U-580, in a photo probably taken just after her launching on May 28, 1941. Image courtesy the PAST Foundation and the D-Day Museum, New Orleans.

After serving a brief period in command of U-7, an obsolete submarine assigned to  training duties, Hans-Günther Kuhlmann was ordered to Hamburg where he took command of the new, Type VIIC U-boat U-580. The Type VIIC was the most numerous of all submarine types built by any nation, with 568 examples put in Kriegsmarine service by the war's end. The Type VII was excellently suited to the type of submarine warfare developed and practiced by the Germans, although it was small compared to the submarines of other nations and did not have the range for extended operations like the larger Type IX boats.

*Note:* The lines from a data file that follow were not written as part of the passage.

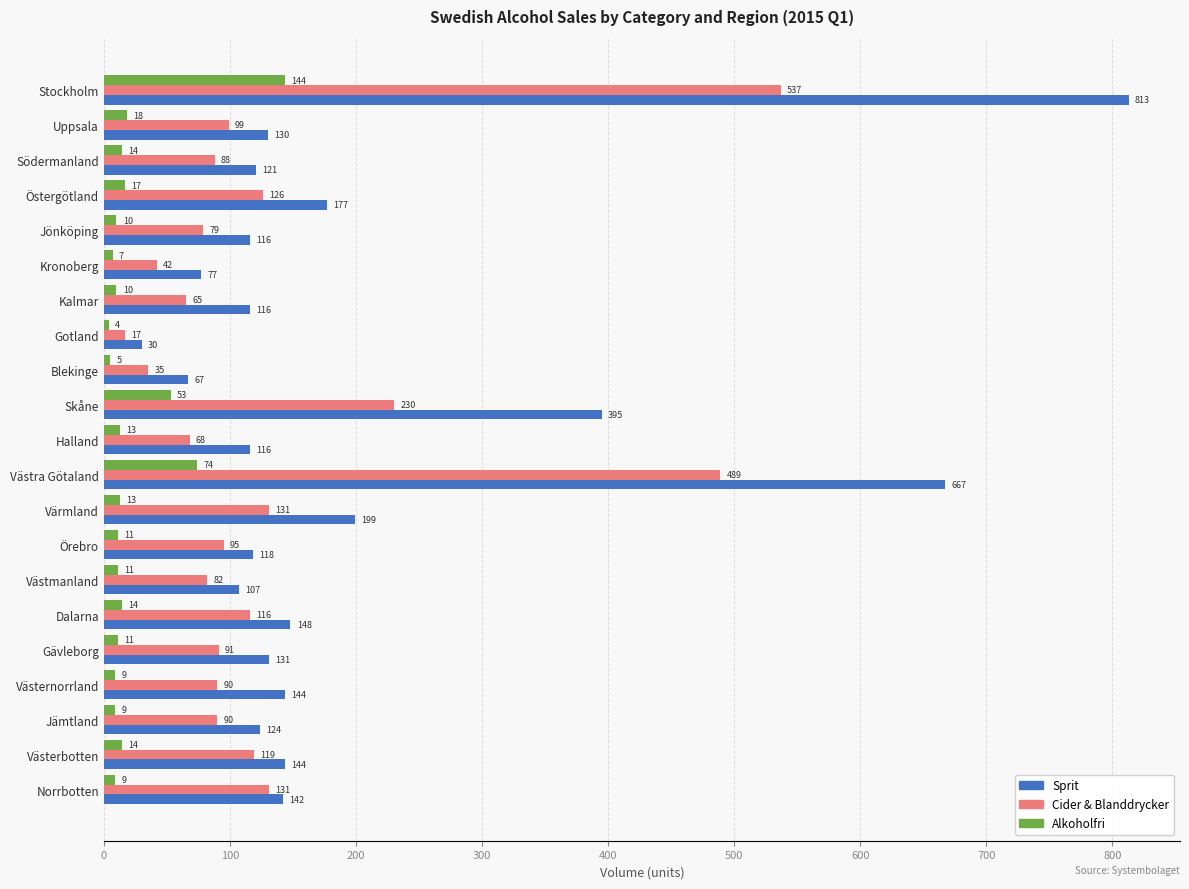

Which series has the largest range (max minus min)?

Sprit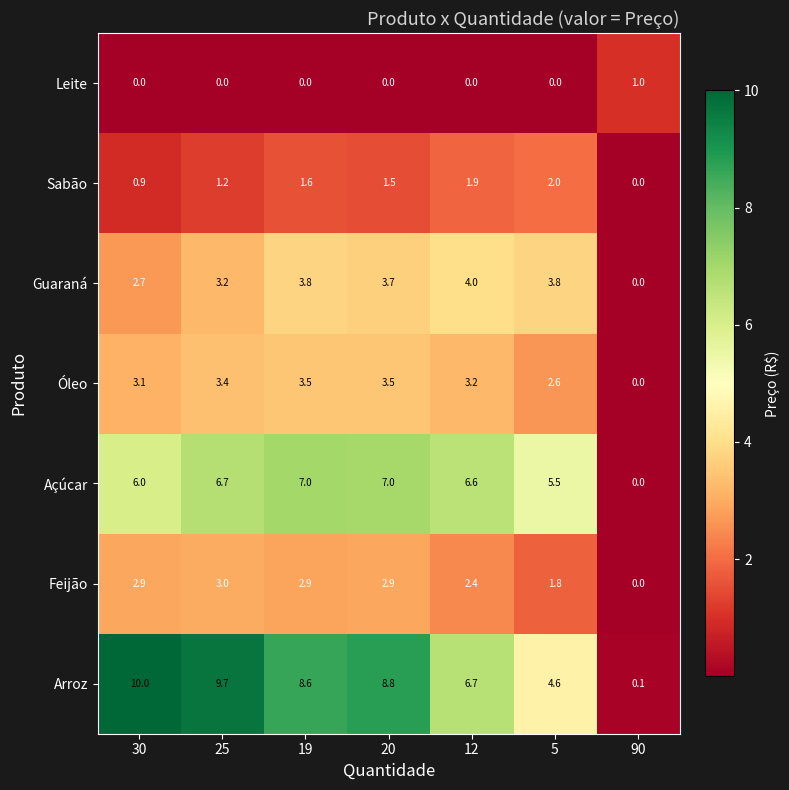

At which label is Guaraná closest to 2?

30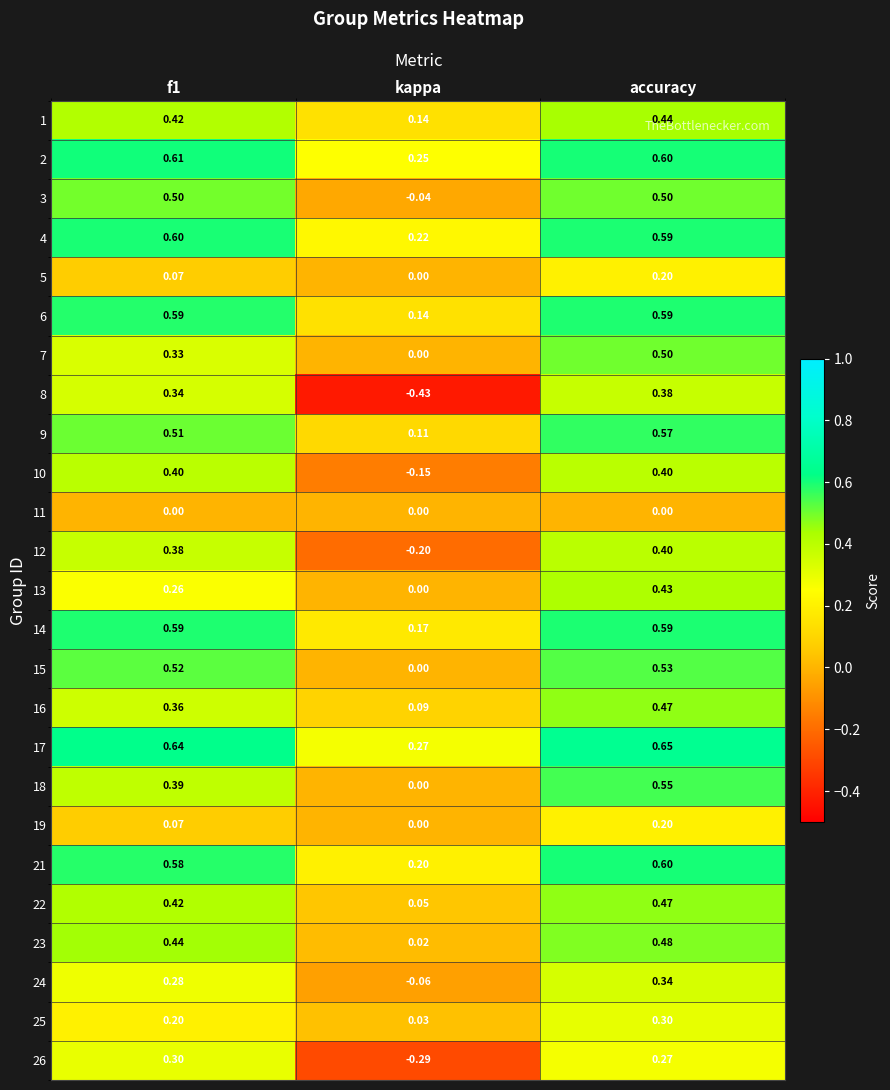

At which category is the sum across all series the highest?

accuracy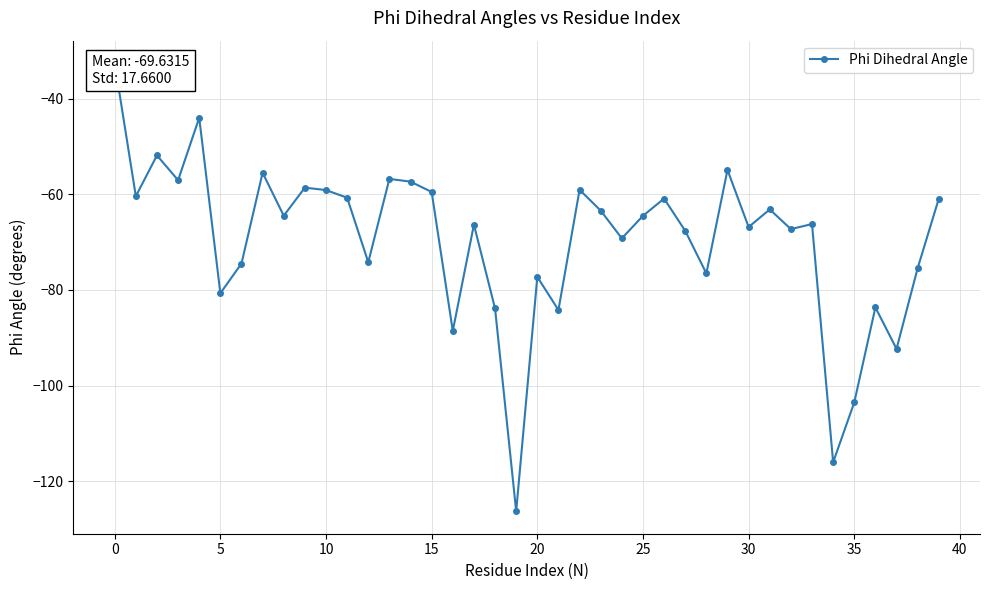

What is the maximum value shown in the chart?

-32.6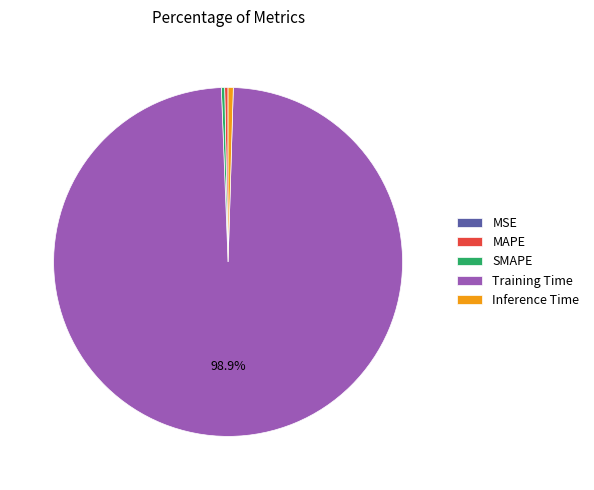

Do Training Time and MAPE together represent more than half of the pie?

Yes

Commissioning of U-580, July 24, 1941. In the front row of crew members (left) stand the boat's watch officers. Image courtesy the PAST Foundation and the D-Day Museum, New Orleans.

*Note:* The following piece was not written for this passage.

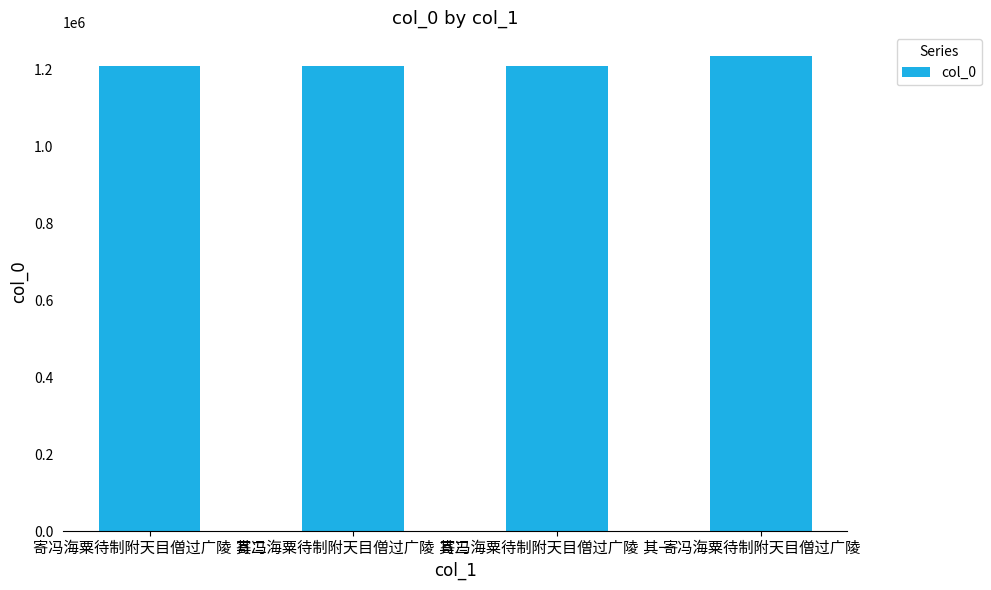

What is the value of the 3rd bar from the left?

1210268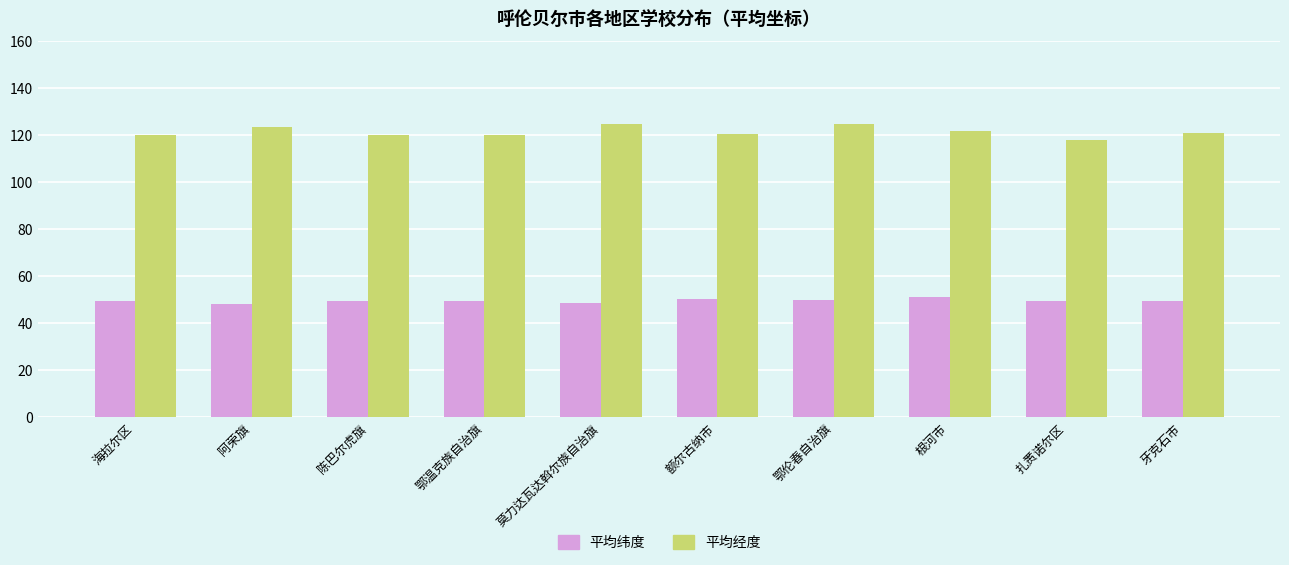

Between 鄂温克族自治旗 and 鄂伦春自治旗, which series saw the biggest shift?

平均经度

Officers of U-580 and their wives, 1941. Left to right: Leutnant Schmidt, Gertrude and Hans-Günther Kuhlmann, Engineering Officer Erwin Klein, and Ursula and Hans Traun. Behind them is camouflage netting used to hide the boat and dock facilities from enemy aircraft. Image courtesy the PAST Foundation and the D-Day Museum, New Orleans.
 


 
The bow of U-580 cuts through the Baltic during training exercises, Fall 1941. Even in a moderate sea, the main deck of a U-boat would be swept with tons of water every few seconds, making working on deck extremely dangerous. Despite using safety lines, many U-boat crewmen were lost at sea after being swept overboard. Image courtesy the PAST Foundation and the D-Day Museum, New Orleans.

 

Kuhlmann (l.) and other officers of U-580 with a snowman, late fall 1941. Image courtesy the PAST Foundation and the D-Day Museum, New Orleans.

U-580 was assigned to the 5th Training Flotilla at Kiel, where she underwent the usual routine of working-up exercises to prepare the boat and crew for combat duty. Near the end of her course, on November 11, 1941, U-580 collided with a target ship, Angelburg, in the Baltic Sea. The submarine sank, taking twelve crew members with her. Kuhlmann was assigned almost immediately to a new, larger Type IXC boat being completed at Bremen, and virtually the entire surviving crew of U-580 went with him. Their new boat: U-166.
 

A listing of the crew of U-580 at the time of the boat's fatal collision with a target ship during training. Crosses in the right-hand column marked the twelve men who died in the accident. Almost all the rest were transferred en masse to Kuhlmann's new boat, U-166. Image courtesy the PAST Foundation and the D-Day Museum, New Orleans.